If both transactions are running concurrently, it would be entirely possible for the steps of the two transactions to be interleaved as shown below:

Step | Transaction | Operation | Stored value |
---|---|---|---|

1 | 1 | Read quantity | 100 |

2 | 2 | Read quantity | 100 |

3 | 1 | Calculate: new value = 100 - 10 | 100 |

4 | 2 | Calculate: new value = 100 - 50 | 100 |

5 | 1 | Store new value | 90 |

6 | 2 | Store new value | 50 |

Notice that after both transactions are complete the value stored in the table is 50 when in fact it should be 40 (50 + 10). The update at step 5 has been lost because both transactions used the original value of 100 as the basis of their calculation.

## Uncommitted data

If a transaction T2 has access to the data stored by another transaction T1, a further problem can occur if T1 is rolled back. Again the problem arises because of the interleaving of the low-level steps of the updates associated with the two transactions.
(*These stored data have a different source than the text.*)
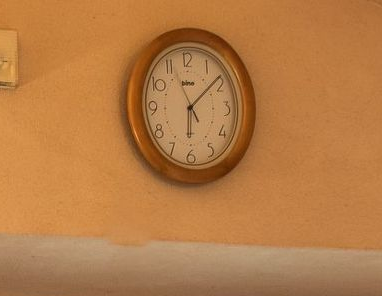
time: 6:08
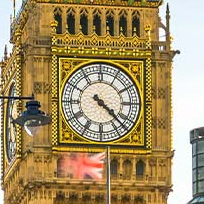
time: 4:22
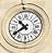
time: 10:39
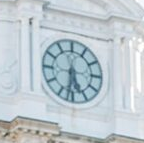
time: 5:31
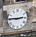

The table below illustrate the situation:

Step | Transaction | Operation | Stored value |
---|---|---|---|

1 | 1 | Read quantity | 100 |

2 | 1 | Calculate: new value = 100 - 10 | 100 |

3 | 1 | Store new value | 90 |

4 | 2 | Read quantity (uncommitted) | 90 |

5 | 2 | Calculate: new value = 90 - 50 | 90 |

6 | 1 | ROLLBACK | 100 |

7 | 2 | Store new value | 40 |

Because the calculation in T2 is based on uncommitted data, the final value stored in the table is 40 when in fact it should be 50.